PASSAGE SHOWN START

Kumar became a U.S. citizen a couple of years ago. But once he was finally able to vote, he was disappointed when he realized that California’s record of backing Democrats meant his vote didn’t have the same weight as someone in a battleground state.
“When we found ourselves in the position of actually being able to vote and we realized that ... it might not matter as much because we are in California,” Kumar said, he decided it was time to get creative. Kumar put resources into developing the app for people to be able to vote for whoever they want, while still making sure that Trump isn’t president.
#NeverTrump isn’t the only vote trading site. There are other websites, including one called TrumpTraders, which does the matching for you and offers a 2-to-1 vote match. So if you’re a supporter of Libertarian candidate Gary Johnson in Ohio you could get two Clinton voters from California to swap with you. John Stubbs, a co-founder of Republicans for Clinton 2016, the group behind TrumpTraders, said at least 1,000 people have signed up for their site.
This might sound as if it confirms Trump's talk about a "rigged election," but it's actually completely legal.
According to a 2007 California appeals court case, vote trading is legal and protected by the First Amendment.
Anlin Wang, a client relationship specialist, also found a trading partner using #NeverTrump.

PASSAGE SHOWN END
MATERIAL SUPPLIED START

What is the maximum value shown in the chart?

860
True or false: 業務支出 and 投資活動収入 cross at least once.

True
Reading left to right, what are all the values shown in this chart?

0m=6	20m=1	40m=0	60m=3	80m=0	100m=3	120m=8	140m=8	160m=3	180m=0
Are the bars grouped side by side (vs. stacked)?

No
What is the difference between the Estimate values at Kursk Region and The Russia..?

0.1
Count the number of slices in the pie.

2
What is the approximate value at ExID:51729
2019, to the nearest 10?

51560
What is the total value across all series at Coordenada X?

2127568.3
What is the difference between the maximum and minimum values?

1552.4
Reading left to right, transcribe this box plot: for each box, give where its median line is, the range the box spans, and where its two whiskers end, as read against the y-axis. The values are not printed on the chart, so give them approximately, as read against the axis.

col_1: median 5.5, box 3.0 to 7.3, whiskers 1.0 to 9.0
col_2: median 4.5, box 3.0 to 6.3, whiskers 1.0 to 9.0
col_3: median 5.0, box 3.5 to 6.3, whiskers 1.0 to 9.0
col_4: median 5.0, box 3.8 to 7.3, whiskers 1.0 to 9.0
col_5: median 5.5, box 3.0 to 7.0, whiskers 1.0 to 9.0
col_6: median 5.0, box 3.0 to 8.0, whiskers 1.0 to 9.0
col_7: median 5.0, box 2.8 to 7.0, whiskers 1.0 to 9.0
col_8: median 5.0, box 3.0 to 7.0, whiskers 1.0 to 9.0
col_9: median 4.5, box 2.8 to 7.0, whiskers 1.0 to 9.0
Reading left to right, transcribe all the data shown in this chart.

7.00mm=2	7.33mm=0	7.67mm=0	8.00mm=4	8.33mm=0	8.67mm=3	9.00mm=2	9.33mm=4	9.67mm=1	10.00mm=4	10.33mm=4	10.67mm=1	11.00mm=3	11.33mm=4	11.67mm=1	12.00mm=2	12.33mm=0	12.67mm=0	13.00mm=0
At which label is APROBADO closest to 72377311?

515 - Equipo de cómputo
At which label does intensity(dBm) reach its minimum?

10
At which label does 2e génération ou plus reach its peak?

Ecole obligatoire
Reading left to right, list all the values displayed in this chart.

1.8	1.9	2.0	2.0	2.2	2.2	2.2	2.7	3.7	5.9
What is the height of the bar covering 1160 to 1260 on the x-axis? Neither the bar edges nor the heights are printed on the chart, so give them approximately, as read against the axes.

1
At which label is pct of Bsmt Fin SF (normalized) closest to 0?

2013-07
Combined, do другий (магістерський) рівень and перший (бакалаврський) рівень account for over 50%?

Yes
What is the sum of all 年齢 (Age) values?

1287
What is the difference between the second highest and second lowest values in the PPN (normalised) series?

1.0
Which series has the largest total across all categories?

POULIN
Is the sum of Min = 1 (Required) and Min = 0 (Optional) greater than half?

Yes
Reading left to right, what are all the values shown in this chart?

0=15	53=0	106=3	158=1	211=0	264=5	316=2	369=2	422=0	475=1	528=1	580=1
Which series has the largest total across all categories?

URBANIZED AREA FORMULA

MATERIAL SUPPLIED END

(INSTRUCTIONS):
1. Answer these questions about the vote trading passage:
(a) What group is behind TrumpTraders?
(b) What kind of vote match does TrumpTraders offer?
(c) What says that vote trading is legal?
2. Go on with the vote trading passage from where it stops.
The rows aren't needed for anything here.

(REPLIES):
1.
(a) Republicans for Clinton 2016.
(b) A 2-to-1 vote match.
(c) A 2007 California appeals court case, which found vote trading legal and protected by the First Amendment.

2.
“The app allows me to add one vote to a third party whilst ensuring that I am not missing an opportunity to make it less likely that Trump wins on Nov 8,” Wang told USA TODAY in an email. “I wouldn't say that I ‘support’ anybody in this election. However, the third party candidate that I am having my vote trading partner vote for is Jill Stein.”
Wang lives in Philadelphia, in a battleground state. Her vote partner lives in Fort Lee, N.J., which is a safe Democratic state. The two will fill out their individual absentee ballots and meet Saturday near the Liberty Bell in Philadelphia to make sure they've both kept their word. Then they'll walk to the post office to mail their ballots together.
“Me and my trading partner are complete strangers outside of communicating about this, so meeting in person allows us to confirm that neither of us have cheated the other. I see his ballot and put it in the mail drop box for him and vice versa,” Wang said.
But as most things related to this presidential election, sometimes even a vote swap veers off-course.
When Friday and Munch started talking to one another, the margin between Clinton and Trump in Colorado polls was much closer than it is now. According to a rolling average of polls compiled by RealClearPolitics, Clinton is now ahead of Trump by 6 points in the state.
As Clinton’s lead grew in Colorado, Friday decided he wanted to take his vote elsewhere. He messaged Munch and asked to be “released” from the agreement so he could partner up with someone in a more competitive state.
“Colorado doesn’t look like it’s a swing state any longer,” Friday told USA TODAY last week. “I’m thinking a swing state like Florida.”
Munch agreed and “released” Friday from his pledge. But one week later Friday still hadn’t found a Florida voter — or any other battleground state vote-trader — willing to swap. Now the race in Texas has gotten closer. Trump is ahead in the rolling average by just 5 points, and Texas is considered a “tossup” according to Real Clear Politics. While Friday doesn’t have any notions that Clinton will win Texas, he's now OK with being a part of the anti-Trump vote there.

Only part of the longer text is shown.